Thursday, February 5, 2015

THE WEST IN THE EYES OF TWO STORMS.

Two ominous developments are playing havoc with the world's tectonic plates.  They obey to different speeds and goals but they are creating a "tropic of unbalance."

The Middle East is engulfed in a turmoil which may end up rewriting the post World War I order and borders. The growing atrocities might finally alienate the Muslims from the radical jihadists but the tribal component may also reverse the imposed artificial nation/state supra- structure which can no longer contain trans-border loyalties.  In Europe, the Ukraine crisis is a flagrant violation of past agreements and order, threatening what was an agreed post-Cold War system. The communist disintegration obliged Gorbachev to abandon a bloated, costly utopia in favor of normalcy. Putin wants to regain the lost quantity by sacrificing the found quality.  The latter is a story of deconstruction. The former is a story of reconstruction.
Both events are veering into higher speed, out of control .

The Middle East has always been misunderstood by the West. It became the matter of a "tale" which was both unrealistic and, to a point, unfair. Karl Marx said that "they cannot represent themselves; they must be represented."  Such thinking opens the doors for all the fallacies of orientalism. The reality was starved in favor of a mythology, the hungry beast woke and the ringleader is gone.

Ukraine is by far a more calibrated danger.  It reminds me of Churchill's boutade after proposing a toast to Stalin's professed desire for peace, adding sotto voce "a piece of Poland, a piece of Czechoslovakia, a piece of Romania..."  Putin will not stop since he knows he does not have to.  Sanctions do hurt indeed, and the new Russian middle-class is now fed with slogans rather than with past luxuries or easy money. Putin knows the Russian history and plays the nationalistic, orthodox card with brio.  His thugs do the dirty job in Eastern Ukraine and Kiev looks on. Diplomacy can only be continued if there is good faith and verification. Crimea cannot be forgotten, otherwise the Budapest Memorandum or the Helsinki Agreement will end up in the Munich Wastebasket. The slow breakdown of recognized borders has a rather unpleasant deja vu connotation. The German-French peace efforts cannot become a substitute for "absolution" or for a  fait accompli in disguise.

In both theaters the United States and the European Union are mere voyeurs. President Obama does not grasp the call of history or the importance of the toll the West will pay for a unforgivable lack of vision and guts. Germany will not undercut its Ostbindung and Russia will march on. Ukraine is a difficult partner for the West and it is easy to understand why the Americans are reluctant to deliver lethal weapons. An accident could lead to a most dangerous conflagration between the bold and the timid.

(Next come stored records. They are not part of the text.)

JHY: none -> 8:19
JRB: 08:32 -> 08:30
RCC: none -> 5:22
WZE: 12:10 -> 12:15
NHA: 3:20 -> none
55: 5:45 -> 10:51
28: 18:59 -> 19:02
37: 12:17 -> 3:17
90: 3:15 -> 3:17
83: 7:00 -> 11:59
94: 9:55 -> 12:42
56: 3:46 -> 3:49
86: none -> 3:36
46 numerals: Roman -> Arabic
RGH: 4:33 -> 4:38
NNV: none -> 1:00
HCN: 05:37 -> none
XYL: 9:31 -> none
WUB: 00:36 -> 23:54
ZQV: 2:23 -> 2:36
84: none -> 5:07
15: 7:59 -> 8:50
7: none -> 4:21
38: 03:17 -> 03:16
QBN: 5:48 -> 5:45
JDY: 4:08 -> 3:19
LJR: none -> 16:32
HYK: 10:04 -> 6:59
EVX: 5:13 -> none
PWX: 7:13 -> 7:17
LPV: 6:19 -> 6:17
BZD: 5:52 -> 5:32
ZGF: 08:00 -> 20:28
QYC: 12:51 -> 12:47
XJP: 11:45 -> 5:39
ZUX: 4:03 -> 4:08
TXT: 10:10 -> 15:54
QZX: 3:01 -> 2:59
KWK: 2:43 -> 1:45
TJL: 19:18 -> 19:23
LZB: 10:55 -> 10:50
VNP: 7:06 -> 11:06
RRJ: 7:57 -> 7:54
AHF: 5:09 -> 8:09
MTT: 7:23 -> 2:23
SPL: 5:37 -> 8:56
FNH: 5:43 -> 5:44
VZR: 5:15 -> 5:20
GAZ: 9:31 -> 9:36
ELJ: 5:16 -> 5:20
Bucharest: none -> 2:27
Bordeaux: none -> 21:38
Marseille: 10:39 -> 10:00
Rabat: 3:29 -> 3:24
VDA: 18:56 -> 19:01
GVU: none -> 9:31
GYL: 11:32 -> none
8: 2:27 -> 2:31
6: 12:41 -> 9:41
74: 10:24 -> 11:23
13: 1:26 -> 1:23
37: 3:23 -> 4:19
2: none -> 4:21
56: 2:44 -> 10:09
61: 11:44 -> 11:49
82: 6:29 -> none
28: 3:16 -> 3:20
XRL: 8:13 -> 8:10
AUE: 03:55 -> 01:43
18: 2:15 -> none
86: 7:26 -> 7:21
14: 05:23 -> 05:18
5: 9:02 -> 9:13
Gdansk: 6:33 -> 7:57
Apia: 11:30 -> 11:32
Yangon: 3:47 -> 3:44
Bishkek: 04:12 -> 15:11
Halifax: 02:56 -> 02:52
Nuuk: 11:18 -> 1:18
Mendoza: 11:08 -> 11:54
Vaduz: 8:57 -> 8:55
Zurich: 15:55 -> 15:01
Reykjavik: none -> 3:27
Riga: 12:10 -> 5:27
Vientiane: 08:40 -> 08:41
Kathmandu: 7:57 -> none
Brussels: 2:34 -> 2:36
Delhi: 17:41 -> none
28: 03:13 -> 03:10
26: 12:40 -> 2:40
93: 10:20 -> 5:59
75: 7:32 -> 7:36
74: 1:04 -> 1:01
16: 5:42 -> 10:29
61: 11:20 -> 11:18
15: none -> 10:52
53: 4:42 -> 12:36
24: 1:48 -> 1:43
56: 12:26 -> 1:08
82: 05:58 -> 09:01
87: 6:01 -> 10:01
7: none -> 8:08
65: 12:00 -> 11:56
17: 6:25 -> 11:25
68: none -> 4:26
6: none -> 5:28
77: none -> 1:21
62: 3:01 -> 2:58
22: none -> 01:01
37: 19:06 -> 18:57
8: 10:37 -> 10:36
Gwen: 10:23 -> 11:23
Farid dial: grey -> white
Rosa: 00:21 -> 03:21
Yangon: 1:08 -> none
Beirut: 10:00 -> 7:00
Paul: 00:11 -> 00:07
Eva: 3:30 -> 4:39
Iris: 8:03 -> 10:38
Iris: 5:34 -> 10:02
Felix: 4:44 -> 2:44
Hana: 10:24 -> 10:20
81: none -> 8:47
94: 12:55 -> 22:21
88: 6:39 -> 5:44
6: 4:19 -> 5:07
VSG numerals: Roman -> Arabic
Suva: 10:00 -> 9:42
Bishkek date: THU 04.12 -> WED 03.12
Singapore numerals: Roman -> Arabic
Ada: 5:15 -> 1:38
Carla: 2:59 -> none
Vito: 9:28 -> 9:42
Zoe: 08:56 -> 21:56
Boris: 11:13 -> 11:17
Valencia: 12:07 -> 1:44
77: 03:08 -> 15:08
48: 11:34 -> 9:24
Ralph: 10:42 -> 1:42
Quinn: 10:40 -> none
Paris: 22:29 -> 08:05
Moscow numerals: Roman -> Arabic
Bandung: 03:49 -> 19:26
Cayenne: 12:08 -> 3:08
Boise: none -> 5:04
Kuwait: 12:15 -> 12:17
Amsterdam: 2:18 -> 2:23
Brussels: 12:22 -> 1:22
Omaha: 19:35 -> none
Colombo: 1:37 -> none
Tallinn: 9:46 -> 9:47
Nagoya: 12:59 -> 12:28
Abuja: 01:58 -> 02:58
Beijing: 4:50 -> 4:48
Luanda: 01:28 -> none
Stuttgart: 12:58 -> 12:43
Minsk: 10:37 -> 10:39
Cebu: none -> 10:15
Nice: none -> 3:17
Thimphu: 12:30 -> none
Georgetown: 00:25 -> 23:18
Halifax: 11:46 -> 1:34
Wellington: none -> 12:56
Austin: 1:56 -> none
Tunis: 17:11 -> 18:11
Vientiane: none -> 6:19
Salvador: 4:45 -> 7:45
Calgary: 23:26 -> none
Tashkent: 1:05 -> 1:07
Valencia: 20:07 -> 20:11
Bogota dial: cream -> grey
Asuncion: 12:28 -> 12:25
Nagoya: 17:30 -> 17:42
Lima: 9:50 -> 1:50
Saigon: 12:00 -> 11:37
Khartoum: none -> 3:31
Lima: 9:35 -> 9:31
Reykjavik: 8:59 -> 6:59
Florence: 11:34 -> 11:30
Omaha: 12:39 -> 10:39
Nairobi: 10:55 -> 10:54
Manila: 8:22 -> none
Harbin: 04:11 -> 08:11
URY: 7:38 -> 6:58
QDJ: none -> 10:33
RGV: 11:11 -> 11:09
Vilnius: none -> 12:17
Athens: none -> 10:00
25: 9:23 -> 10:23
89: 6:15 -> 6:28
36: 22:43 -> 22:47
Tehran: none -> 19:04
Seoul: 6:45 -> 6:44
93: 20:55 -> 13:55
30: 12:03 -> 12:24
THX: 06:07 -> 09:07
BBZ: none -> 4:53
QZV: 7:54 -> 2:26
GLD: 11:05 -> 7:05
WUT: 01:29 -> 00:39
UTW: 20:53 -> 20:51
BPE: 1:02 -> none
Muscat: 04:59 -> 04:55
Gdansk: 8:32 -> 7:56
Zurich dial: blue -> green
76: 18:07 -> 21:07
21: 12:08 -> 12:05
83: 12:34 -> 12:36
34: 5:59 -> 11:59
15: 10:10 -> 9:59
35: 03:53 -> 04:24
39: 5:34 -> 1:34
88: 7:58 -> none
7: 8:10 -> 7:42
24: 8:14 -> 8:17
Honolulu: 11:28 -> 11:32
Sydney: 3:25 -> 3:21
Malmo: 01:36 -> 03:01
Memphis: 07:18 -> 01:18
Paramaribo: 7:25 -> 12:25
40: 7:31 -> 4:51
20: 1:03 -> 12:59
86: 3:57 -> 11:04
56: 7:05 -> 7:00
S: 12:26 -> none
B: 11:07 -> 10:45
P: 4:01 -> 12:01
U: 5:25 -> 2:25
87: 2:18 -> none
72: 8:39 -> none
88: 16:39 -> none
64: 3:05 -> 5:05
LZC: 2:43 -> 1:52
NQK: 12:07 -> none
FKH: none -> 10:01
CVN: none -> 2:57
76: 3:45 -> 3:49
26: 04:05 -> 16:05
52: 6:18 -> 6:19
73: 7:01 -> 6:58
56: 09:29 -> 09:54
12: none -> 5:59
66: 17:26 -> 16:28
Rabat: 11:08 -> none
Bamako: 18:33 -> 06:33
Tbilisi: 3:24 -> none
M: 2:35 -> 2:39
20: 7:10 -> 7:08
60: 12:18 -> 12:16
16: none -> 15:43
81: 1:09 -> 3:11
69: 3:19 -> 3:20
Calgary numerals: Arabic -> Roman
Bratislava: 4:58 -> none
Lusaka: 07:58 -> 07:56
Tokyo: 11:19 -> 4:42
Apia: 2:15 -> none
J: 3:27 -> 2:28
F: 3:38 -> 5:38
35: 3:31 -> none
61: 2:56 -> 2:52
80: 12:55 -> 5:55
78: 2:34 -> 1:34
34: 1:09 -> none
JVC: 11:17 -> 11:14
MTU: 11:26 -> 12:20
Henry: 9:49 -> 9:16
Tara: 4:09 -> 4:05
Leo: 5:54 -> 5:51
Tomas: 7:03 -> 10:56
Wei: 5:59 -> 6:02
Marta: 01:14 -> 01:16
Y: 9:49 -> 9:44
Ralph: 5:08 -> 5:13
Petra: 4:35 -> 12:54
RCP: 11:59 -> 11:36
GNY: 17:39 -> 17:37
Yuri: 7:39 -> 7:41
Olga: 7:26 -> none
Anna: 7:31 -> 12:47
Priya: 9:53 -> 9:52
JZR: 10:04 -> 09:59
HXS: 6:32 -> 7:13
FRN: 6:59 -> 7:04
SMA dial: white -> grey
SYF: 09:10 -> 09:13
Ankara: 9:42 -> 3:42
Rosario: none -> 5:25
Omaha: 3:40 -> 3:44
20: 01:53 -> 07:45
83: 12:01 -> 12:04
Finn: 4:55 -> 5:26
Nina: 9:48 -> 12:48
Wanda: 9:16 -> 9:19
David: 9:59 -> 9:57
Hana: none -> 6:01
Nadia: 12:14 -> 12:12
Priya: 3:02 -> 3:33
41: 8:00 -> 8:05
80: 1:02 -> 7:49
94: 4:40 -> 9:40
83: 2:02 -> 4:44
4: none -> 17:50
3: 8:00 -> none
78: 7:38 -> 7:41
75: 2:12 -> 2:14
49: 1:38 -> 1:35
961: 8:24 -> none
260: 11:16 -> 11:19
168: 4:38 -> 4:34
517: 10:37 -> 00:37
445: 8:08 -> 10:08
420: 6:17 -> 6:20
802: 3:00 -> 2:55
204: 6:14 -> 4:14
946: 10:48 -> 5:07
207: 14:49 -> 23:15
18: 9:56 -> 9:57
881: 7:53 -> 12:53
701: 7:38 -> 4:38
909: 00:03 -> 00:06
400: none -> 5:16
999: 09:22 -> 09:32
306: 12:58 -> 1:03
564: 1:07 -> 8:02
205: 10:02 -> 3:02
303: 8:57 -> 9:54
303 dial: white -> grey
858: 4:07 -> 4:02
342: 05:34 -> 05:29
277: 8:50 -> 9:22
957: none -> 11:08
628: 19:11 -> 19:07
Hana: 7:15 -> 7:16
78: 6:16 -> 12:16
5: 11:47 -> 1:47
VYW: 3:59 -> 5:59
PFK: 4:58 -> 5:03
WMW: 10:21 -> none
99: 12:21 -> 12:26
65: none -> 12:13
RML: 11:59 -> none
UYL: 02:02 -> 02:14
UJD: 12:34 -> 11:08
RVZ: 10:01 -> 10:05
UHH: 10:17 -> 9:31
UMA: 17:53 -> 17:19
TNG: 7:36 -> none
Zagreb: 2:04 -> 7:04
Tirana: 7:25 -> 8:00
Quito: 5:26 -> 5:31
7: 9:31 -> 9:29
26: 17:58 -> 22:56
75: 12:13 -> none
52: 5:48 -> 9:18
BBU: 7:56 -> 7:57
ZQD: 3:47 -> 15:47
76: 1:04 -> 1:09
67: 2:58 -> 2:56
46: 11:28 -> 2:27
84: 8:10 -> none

The Arab world has to be put in a sort of parenthesis.  Because of the faults of some, the Muslims run the risk of becoming the new "pariahs." This is mostly their doing, since it is hard to see a Mandela or Havel in their midst. As long as they are unable to separate nation-building and belief, as long as they avoid reciprocity, they are doomed to be the wardens of their misfortunes. What we see is a repeat of a 100-years war.  Should the West get involved? Yes, but only if there were to rise an enlightened alternative, which is dubious in the short-term. 
The fight against ISIL looks more like shadow boxing, and the fear to call the monster by its name does not win you friends and only emboldens enemies.

Both for Ukraine and the Middle East (not to forget the events in sub-Saharan Africa and South East Asia) the fight has to come into the open and the division between the frequentables and the beasts has to be made clear. Realpolitik, the workings of parallel circuits (Arab
charities, energy, safety) can no longer have a free-hand in a world wherein the rule of law has been marginalized with impunity. Leaders must be "outed" for their intentions. Double-talk can be a great performance but it should not be allowed to rule. A meeting for the willing, friends and foes, is more appropriate than a coalition of the hidden-from-view. There is too much micro ma management lately, which provides cover for procrastination.

The road ahead is slippery. Better avoid falling into a Carryb and Sylla dilemna. The West should equally beware of falling victim to a "guilt complex" which only feeds the frenzy of the "outlaws" who have found an easy pass to become a fifth column in its own midst. They eat as long as they are fed.